**AIM OF THE TASK:** Please continue the PyTorch forum excerpt about batch samplers and the DataLoader from where it stops.

**EXCERPTED TEXT:**
——

Could it be that the bottleneck is in the single GPU I’m using? Here’s a simplified sample of the code I’m using. I accumulate both accuracy and loss in CUDA Tensors to avoid transfer to/from CPU:

# CustomBatchSampler version
for data in train_batch_sampler:
    data = train_dataset[data]
    data_0 = torch.tensor(data[0], device=device)
    data_1 = torch.tensor(data[1], device=device)
    data_2 = torch.tensor(data[2], device=device)

    # Common section
    target = torch.ones(..., device=device)
    optimizer.zero_grad()
    with torch.set_grad_enabled(True):
        output = model(data_0, data_1, data_2)
        loss = criterion(output, target)
        loss.backward()
        optimizer.step()
    running_acc.add_((output > 0).sum())
    running_loss.add_(loss.detach() * output.size(0))
# DataLoader
for data in train_dataloader:
    data_0 = data[0].to(device, non_blocking=True).squeeze(dim=0)
    data_1 = data[1].to(device, non_blocking=True).squeeze(dim=0)
    data_2 = data[2].to(device, non_blocking=True).squeeze(dim=0)

    # Common section
    target = torch.ones(..., device=device)
    optimizer.zero_grad()
    with torch.set_grad_enabled(True):
        output = model(data_0, data_1, data_2)
        loss = criterion(output, target)
        loss.backward()
        optimizer.step()
    running_acc.add_((output > 0).sum())
    running_loss.add_(loss.detach() * output.size(0))

Thanks in advance @ptrblck

I think I might have misunderstood the use case and might have given a wrong example.

The batch_sampler argument in the DataLoader will accept a sampler, which returns a batch of indices. Internally it will use the list comprehension (which you’ve linked to in the first post) and pass each index separately to __getitem__. This would make sure that the behavior of your custom Dataset can stay the same using the “standard” sampler and a BatchSampler.

——

**DATASET EXTRACT:**
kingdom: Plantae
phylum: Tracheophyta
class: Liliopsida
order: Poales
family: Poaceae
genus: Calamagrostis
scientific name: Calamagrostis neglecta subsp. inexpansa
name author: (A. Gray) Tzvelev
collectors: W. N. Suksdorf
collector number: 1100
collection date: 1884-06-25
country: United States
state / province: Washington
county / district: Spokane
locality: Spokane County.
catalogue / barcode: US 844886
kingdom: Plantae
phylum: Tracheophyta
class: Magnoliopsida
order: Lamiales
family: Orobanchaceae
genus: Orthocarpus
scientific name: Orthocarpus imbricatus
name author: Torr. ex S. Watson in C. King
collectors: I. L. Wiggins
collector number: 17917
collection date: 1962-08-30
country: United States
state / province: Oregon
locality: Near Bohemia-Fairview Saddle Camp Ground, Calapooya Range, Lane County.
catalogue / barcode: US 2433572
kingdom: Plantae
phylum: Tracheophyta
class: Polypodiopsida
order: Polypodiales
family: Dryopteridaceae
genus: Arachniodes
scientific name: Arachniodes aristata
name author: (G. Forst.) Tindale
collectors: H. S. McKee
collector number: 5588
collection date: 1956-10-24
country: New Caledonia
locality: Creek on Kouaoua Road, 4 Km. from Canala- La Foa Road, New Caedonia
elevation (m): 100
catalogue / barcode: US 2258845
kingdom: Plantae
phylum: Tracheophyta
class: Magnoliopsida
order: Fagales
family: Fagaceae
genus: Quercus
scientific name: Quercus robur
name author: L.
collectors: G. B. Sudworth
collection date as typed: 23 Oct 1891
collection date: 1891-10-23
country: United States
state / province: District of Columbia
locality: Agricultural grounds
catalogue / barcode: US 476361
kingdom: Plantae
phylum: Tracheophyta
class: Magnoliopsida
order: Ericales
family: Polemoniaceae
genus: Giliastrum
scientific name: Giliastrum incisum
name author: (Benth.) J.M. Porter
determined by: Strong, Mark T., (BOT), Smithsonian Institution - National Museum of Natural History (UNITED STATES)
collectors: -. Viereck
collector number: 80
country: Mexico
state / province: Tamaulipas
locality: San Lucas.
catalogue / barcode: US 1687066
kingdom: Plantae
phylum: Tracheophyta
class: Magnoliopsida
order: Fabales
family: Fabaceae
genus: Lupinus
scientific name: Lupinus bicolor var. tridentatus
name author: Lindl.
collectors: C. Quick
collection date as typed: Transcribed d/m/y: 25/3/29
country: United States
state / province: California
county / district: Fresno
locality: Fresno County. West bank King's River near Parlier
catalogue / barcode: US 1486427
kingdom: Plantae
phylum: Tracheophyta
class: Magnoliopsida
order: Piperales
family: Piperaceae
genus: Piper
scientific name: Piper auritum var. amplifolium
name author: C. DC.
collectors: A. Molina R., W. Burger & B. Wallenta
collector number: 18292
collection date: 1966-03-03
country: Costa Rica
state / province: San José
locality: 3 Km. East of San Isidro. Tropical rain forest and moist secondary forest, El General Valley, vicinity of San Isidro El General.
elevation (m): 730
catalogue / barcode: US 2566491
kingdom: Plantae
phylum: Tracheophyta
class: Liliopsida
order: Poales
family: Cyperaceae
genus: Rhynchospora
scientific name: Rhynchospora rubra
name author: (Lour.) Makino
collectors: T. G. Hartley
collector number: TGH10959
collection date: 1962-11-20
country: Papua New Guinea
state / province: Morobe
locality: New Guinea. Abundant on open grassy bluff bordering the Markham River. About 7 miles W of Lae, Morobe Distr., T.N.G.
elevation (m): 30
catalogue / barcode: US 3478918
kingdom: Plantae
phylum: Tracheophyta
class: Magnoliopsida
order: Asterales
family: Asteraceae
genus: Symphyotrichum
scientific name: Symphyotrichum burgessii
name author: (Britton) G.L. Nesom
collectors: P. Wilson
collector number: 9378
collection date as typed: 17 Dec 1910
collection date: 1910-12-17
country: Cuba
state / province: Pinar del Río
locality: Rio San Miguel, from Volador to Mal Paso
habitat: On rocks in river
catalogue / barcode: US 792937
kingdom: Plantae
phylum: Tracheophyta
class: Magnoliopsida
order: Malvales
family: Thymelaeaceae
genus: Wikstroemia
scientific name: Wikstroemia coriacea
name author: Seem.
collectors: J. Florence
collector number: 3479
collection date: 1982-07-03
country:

——

**OUTPUT OF THE EXERCISE:**
However, we could just pass the BatchSampler as the sampler argument to the DataLoader (which I’ve done), so that we will get the complete batch of indices in __getitem__.

Let me know, if this is your use case or if I misunderstood it.

Besides the batching, shuffling, drop_last feature etc., the DataLoader might speed up your data loading pipeline, if you could load the data and process it in the background while your GPU is busy.
If your data is already in the system memory and you could just slice it to create batches, you most likely won’t see a speedup (and might even slow down the code due to some overhead in the DataLoader).

1 Like

Yes, that was exactly the case and your example worked perfectly. The only difference with my initial code was that I passed my CustomBatchSampler instance as batch_sampler, not sampler, but as I said (thanks to your example) is fixed now.

Well, that explains the timing I got. For the record, the times of my runs were almost the same iterating over both objects (DataLoader or CustomBatchSampler). The difference was visible when I used num_workers > 0 and added torch.cuda.synchronize at the end of each loop, which confirms that the DataLoader workers fetch the data while the GPU is busy.

Thanks a lot @ptrblck!

1 Like

With this approach the batch_size in DataLoader gets defaulted to 1. The DataLoader will add an extra dimension of size 1 to the loaded data.
I found you could remove this by adding batch_size=None to the DataLoader.

loader = DataLoader(
    dataset,
    sampler=sampler,
    batch_size=None)

Then the DataLoader behaves similarly to when it does the batching itself, while retrieving one item at a time from the dataset.

loader = DataLoader(
    dataset,
    batch_size=10)

@Antonio_Ossa I filed Clarify the behavior of DataLoader sampler and batch_sampler parameters · Issue #71872 · pytorch/pytorch · GitHub for the documentation issue. Feel free to comment there as needed.